## [Work request]
Show the lines below where "modern" occurs.

• • • • •

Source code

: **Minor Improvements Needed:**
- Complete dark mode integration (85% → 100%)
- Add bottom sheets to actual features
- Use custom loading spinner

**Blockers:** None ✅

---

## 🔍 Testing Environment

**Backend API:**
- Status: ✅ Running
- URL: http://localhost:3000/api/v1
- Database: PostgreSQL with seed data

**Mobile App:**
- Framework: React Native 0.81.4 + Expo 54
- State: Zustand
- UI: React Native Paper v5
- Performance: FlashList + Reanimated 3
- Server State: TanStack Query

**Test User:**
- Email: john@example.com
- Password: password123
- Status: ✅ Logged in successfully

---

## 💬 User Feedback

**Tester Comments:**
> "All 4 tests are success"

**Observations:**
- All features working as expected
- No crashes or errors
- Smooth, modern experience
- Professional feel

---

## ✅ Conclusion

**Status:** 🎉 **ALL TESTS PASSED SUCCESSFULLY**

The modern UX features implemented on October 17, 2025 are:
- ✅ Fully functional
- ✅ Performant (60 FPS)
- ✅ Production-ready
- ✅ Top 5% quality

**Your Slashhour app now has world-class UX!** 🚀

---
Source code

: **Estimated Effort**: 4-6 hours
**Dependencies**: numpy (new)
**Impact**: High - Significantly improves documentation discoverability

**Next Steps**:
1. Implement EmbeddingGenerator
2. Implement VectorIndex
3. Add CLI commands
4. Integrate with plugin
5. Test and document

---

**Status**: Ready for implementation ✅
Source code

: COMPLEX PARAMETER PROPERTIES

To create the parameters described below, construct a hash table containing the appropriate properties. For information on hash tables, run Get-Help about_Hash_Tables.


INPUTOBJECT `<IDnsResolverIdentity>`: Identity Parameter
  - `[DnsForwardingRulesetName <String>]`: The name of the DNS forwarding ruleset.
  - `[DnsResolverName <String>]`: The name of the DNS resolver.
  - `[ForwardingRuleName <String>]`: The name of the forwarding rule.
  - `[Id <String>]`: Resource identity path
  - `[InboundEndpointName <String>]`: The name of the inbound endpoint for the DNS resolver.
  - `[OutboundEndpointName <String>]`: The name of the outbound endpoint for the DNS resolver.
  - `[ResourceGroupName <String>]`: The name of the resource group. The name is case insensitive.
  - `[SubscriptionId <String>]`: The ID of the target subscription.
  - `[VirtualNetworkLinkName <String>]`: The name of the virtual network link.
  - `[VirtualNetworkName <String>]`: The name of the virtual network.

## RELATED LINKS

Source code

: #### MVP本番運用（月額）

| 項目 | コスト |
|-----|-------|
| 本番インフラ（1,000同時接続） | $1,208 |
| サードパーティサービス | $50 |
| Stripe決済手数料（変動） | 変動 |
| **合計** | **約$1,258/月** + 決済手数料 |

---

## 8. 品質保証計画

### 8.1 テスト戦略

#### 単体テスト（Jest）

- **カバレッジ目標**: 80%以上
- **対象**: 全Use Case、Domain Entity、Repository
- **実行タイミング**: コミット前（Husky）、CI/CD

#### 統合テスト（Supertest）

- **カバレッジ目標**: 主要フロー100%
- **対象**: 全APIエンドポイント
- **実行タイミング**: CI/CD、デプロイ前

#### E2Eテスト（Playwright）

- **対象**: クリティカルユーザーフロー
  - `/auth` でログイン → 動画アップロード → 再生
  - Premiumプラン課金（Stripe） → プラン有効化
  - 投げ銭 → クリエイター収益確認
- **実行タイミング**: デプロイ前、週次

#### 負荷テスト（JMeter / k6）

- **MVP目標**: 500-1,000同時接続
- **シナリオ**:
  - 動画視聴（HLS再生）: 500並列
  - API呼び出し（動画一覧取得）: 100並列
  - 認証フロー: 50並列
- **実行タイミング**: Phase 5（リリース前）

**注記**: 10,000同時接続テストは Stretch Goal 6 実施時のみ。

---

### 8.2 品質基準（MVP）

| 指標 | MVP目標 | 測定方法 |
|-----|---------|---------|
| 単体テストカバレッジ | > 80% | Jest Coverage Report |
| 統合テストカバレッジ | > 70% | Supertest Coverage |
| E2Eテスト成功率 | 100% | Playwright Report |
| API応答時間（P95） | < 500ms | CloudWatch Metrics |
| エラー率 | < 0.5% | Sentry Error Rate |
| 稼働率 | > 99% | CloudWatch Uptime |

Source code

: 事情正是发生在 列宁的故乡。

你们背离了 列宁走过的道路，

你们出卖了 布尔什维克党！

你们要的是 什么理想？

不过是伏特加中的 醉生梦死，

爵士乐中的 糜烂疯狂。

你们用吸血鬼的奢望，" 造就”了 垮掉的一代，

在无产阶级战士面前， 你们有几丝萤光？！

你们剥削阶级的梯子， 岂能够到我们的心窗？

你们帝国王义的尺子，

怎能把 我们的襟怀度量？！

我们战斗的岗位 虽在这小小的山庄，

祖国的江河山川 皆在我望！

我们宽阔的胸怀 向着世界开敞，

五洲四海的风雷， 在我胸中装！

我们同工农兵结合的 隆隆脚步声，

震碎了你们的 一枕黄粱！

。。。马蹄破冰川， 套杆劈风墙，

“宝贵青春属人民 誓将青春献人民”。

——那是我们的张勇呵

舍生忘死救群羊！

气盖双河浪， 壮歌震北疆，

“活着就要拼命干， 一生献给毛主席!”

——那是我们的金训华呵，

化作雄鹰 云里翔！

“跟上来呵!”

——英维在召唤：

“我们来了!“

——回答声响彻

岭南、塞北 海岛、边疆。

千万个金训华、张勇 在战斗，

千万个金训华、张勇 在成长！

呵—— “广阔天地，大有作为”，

• • • • •

## [Expected answer]
- Smooth, modern experience
The modern UX features implemented on October 17, 2025 are:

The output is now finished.